Alors bien sûr on pourra trouver excessif l’utilisation de ce terme, barbarie, à propos de ce qui paraît, malgré tout, bien dérisoire, au regard d’actes et de pratiques que nous savons tous les jours se perpétrer aux quatre coins du monde.

Pourtant, comment définir autrement, ce que nous observons aujourd’hui dans nos rapports avec les institutions, un secteur qui lentement se laisse gangrener par une conception marchande de son activité, où la logique de l’entreprise avec ses exigences d’efficacité, de rentabilité, d’évaluation… prend le pas sur la nécessité d’un accompagnement au cas par cas des personnes en difficultés ?

Comment qualifier autrement, les effets des pratiques que ces logiques développent, auprès des personnes accompagnées, entendues, non plus dans leur singularité, du lieu de leur subjectivité, mais bel et bien dans l’immédiateté de leurs demandes, une logique du besoin se substituant à celle du désir et de la parole qui le supporte ?

[6] Paul FUSTIER ; « Le lien d’accompagnement.
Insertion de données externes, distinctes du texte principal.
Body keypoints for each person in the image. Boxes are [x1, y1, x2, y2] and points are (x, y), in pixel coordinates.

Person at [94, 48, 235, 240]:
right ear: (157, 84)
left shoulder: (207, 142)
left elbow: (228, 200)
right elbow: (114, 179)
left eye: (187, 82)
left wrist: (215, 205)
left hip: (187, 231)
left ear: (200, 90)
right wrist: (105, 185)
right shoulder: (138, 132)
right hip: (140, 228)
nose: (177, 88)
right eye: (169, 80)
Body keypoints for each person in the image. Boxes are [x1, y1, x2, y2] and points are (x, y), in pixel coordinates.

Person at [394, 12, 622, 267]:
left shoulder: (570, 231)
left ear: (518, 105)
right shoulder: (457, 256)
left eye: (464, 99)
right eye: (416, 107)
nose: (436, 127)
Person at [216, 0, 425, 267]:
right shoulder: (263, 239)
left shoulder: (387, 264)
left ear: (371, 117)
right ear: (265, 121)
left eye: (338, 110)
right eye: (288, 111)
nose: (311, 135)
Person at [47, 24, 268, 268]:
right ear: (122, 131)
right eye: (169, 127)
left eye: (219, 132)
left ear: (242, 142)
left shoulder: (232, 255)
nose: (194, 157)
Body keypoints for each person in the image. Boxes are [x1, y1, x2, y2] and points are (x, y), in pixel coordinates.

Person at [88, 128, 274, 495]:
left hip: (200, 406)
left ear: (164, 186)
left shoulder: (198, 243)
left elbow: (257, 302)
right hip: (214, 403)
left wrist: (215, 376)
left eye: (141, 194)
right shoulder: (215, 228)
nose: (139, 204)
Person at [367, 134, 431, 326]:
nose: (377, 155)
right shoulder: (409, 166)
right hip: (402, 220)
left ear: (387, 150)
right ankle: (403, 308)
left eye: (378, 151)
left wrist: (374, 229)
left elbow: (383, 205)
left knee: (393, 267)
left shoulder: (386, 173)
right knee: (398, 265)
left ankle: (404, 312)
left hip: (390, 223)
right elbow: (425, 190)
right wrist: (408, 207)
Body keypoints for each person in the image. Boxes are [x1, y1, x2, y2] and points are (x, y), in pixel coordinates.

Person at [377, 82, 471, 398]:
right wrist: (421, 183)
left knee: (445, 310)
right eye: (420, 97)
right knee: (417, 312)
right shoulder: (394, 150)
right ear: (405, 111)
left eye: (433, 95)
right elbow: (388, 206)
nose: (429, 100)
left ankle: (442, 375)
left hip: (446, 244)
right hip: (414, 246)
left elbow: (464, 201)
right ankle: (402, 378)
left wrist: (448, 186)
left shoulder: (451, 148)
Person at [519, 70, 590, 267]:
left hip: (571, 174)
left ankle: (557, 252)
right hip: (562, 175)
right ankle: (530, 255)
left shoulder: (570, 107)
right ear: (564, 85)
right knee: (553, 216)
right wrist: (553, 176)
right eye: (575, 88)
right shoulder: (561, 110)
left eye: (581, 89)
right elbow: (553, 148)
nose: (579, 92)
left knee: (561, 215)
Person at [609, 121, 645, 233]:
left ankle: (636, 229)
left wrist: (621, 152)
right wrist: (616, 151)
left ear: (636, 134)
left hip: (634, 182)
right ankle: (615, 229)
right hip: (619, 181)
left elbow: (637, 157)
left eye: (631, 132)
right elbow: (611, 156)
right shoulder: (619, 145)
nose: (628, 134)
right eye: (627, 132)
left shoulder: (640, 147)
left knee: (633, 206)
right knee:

Entre don et contrat salarial ». Paris. Dunod. 2000 ; p.65.

Pourtant, à mon sens, la pratique éducative, sociale, se situe résolument du côté de la parole. Elle n’a d’autre point d’ancrage. Ignorer cette « vérité » revient à renoncer à éduquer, renoncement qui constitue un acte d’abandon à l’égard de celui laissé alors en proie au chaos, à la confusion, et donc à une barbarie potentielle.

« Quand la parole est brûlée vive, l’homme ne meurt ni ne vit », dit le poète [7].

Pour finir, j’aimerai évoquer un échange avec un ami, éducateur comme moi, auquel j’avais soumis la première mouture de cet article. Il me fit remarquer judicieusement, qu’en remplaçant le " et " de « barbarie et altérité » par un " ou ",j’avais peut-être introduit là, de manière un peu rapide, une opposition qui méritait d’être regardé de plus près.

Je l’ai écrit plus haut, l’un ne va certes pas avec l’autre, la barbarie se concevant comme un effet de la négation de l’altérité. Pour autant l’homme, dans son fonctionnement psychique, ne peut pas être regardé de manière aussi manichéenne. Sans doute devons-nous prendre acte d’une réalité plus nuancée, moins tranchée, pour reconnaître en nous, une certaine co-existence « d’éléments » opposés, contraires, ambivalents, dans notre rapport au monde et à l’autre. Et la pratique sociale auprès de personnes en souffrance n’y échappe pas.

Qui peut en effet se prévaloir d’être toujours et complètement dépris d’un désir d’emprise, de maîtrise, de façonnage de l’autre ? Qui peut assurer se rendre à tous les coups disponible à l’écoute de la subjectivité, respectueux de l’altérité ? Qui peut prétendre n’être jamais traversé par une certaine idée de ce que pourrait être « le bien de l’autre » ?

Quel travailleur social, quel soignant, quel « aidant » peut ainsi s’affranchir à jamais de toute forme de barbarie dans la manière dont il se situe auprès de la personne accompagnée ?

Cette question nous travaille donc sans répit. Elle nous oblige, dans chaque rencontre, à repenser en permanence notre propre rapport à l’autre et au monde, en sachant qu’il n’y a de réponse que provisoire, temporaire, partielle. La lutte contre la barbarie qui nous habite, est un ouvrage à remettre sans cesse sur le métier, jamais achevé.